Eine Aufarbeitung, die nicht stattfindet, kann auch nicht misslingen. Das schien bei uns jahrelang das Credo der Landespolitik zu sein. Spätestens seit der aufrührenden Debatte über die Stasi-Kontakte von Manfred Stolpe galt der kritische Blick zurück als unerwünscht. Wer fragte, welche Lehren wir beim Aufbau unseres Bundeslandes aus der DDR-Geschichte gezogen haben, stand schnell im Abseits.
Aber Deckel drauf und zu geht auf Dauer nicht gut. Wissenschaftler stellten unserem Sonderweg ein verheerendes Zeugnis aus. Vom „Schweigekartell“ war die Rede, von der „kleinen DDR“ und von Schülern, die weniger über die DDR lernen als Gleichaltrige in Bayern. Mehr als 20 Jahre dauerte es, bis die westdeutsche Studentenbewegung loszog, um das Schweigen ihrer Eltern über die NS-Zeit zu beenden. Auch hierzulande dauerte es zwei Jahrzehnte, bis der Druck zur Aufarbeitung sich seinen Weg bahnen konnte. Seitdem hat sich einiges geändert. Brandenburg hat eine allseits respektierte Aufarbeitungsbeauftragte und eine Abgeordnetenüberprüfung ist mittlerweile fest verankert.
Vor allem aber hat die Enquetekommission „Aufarbeitung“ des Brandenburger Landtags eine Debatte bewirkt, um die mancher noch 2009 einen Bogen machen wollte. Die Kommission, die auf Antrag der Opposition eingesetzt wurde, hat Fragen gestellt und Antworten eingefordert. Zum Beispiel, wie es mit der Rehabilitierung von Menschen aussieht, denen in der DDR aus politischen Gründen Lebenswege verbaut wurden. Oder welche Folgen die DDR-Landwirtschaftspolitik heute noch zeitigt.
Beäugten SPD und Linke die „Enquete“ erst misstrauisch, wuchs auch dort die Erkenntnis, dass vieles im Argen liegt. „Ernsthafte Defizite im Umgang mit den Opfern“, erkannte die Linke, der damalige Ministerpräsident Matthias Platzeck lobte plötzlich die Enquete als Gelegenheit, „aus gemachter Erfahrung für die Zukunft zu lernen“. Der Abschlussbericht, den die Kommission heute vorlegen wird, dokumentiert genau diesen Anspruch. Selbst die Linke, die sich wie die SPD so manches taktische Foul gegen die Enquete geleistet hat, gestand am Ende Handlungsbedarf ein.

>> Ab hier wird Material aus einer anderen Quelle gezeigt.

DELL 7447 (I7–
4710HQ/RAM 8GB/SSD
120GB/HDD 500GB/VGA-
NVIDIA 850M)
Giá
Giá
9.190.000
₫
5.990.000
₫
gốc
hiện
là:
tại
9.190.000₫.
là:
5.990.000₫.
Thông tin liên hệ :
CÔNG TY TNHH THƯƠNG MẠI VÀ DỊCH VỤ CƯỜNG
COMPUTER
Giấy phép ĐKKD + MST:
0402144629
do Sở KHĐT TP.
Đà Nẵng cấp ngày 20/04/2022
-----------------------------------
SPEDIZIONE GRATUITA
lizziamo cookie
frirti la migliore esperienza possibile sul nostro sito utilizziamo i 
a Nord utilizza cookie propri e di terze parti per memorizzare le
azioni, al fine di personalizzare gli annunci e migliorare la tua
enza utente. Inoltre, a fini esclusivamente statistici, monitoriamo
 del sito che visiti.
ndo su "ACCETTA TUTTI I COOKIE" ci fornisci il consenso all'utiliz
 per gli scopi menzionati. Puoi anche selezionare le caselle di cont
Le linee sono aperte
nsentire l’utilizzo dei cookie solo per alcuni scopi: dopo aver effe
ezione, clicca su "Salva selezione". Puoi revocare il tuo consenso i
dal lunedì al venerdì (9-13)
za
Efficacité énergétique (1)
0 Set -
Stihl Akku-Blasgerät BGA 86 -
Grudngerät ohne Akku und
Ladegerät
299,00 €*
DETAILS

Die Enquetekommission hat Brandenburg gutgetan. Sie hat Menschen eine Stimme gegeben, die vorher außen vor blieben, einen Lernprozess eröffnet und 24 Seiten mit Handlungsempfehlungen erarbeitet. Benachteiligte sollen besser unterstützt, die Gedenkstättenarbeit gefördert, Schulen bei der Geschichtsvermittlung geholfen werden. Es liegen Anregungen für eine nachhaltige Landwirtschaft auf dem Tisch, ebenso wie zur Stärkung der demokratischen Kultur. Die meisten Vorschläge wurden einvernehmlich verabschiedet, Brandenburg damit bundesweit beachtetes Vorbild. Darauf dürfen alle Beteiligten stolz sein, auch die Linke, die dabei wohl den weitesten Weg gehen musste.
Jede Landesregierung ist nun gut beraten, dieses klare Votum ernst zu nehmen.
Von Axel Vogel
Gastbeitrag und Gegenbeitrag erschienen am 20. Februar 2014 in der MAZ.